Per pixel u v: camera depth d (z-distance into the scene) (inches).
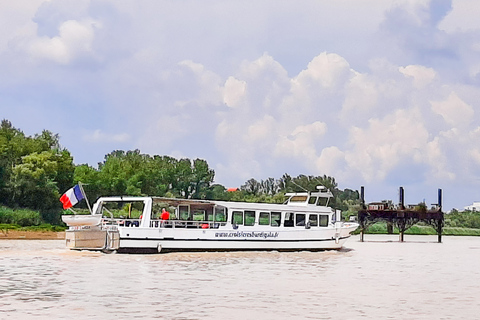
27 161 4323.3
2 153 4411.9
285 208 2253.9
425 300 1169.4
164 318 948.6
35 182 4274.1
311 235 2284.7
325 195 2429.9
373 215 3727.9
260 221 2199.8
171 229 2011.6
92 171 4904.0
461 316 1005.8
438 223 3816.4
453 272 1749.5
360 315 1000.9
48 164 4347.9
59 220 4215.1
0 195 4200.3
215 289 1261.1
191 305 1063.0
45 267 1608.0
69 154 4692.4
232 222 2144.4
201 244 2063.2
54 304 1056.2
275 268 1702.8
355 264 1932.8
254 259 1956.2
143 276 1456.7
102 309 1015.0
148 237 1975.9
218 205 2132.1
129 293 1187.3
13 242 2832.2
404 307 1083.9
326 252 2331.4
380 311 1039.6
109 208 4633.4
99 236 1943.9
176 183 6151.6
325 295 1208.2
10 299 1101.7
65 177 4699.8
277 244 2210.9
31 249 2252.7
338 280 1467.8
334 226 2411.4
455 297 1215.6
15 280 1347.2
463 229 6264.8
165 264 1740.9
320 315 994.7
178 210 2169.0
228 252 2112.5
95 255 1936.5
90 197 4837.6
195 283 1349.7
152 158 6323.8
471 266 1967.3
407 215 3754.9
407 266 1930.4
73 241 1963.6
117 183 4985.2
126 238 1948.8
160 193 5556.1
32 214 3966.5
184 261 1838.1
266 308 1047.0
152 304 1066.7
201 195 6250.0
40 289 1221.7
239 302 1102.4
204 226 2139.5
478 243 3846.0
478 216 7047.2
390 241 3860.7
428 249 2994.6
——————————
**WHAT THE TASK REQUIRES**.
Write out again exactly the lines from the start of the data above through the line containing "143 276 1456.7", inclusive, excluding any pictures.

**EXERCISE OUTPUT**.
Per pixel u v: camera depth d (z-distance into the scene) (inches).
27 161 4323.3
2 153 4411.9
285 208 2253.9
425 300 1169.4
164 318 948.6
35 182 4274.1
311 235 2284.7
325 195 2429.9
373 215 3727.9
260 221 2199.8
171 229 2011.6
92 171 4904.0
461 316 1005.8
438 223 3816.4
453 272 1749.5
360 315 1000.9
48 164 4347.9
59 220 4215.1
0 195 4200.3
215 289 1261.1
191 305 1063.0
45 267 1608.0
69 154 4692.4
232 222 2144.4
201 244 2063.2
54 304 1056.2
275 268 1702.8
355 264 1932.8
254 259 1956.2
143 276 1456.7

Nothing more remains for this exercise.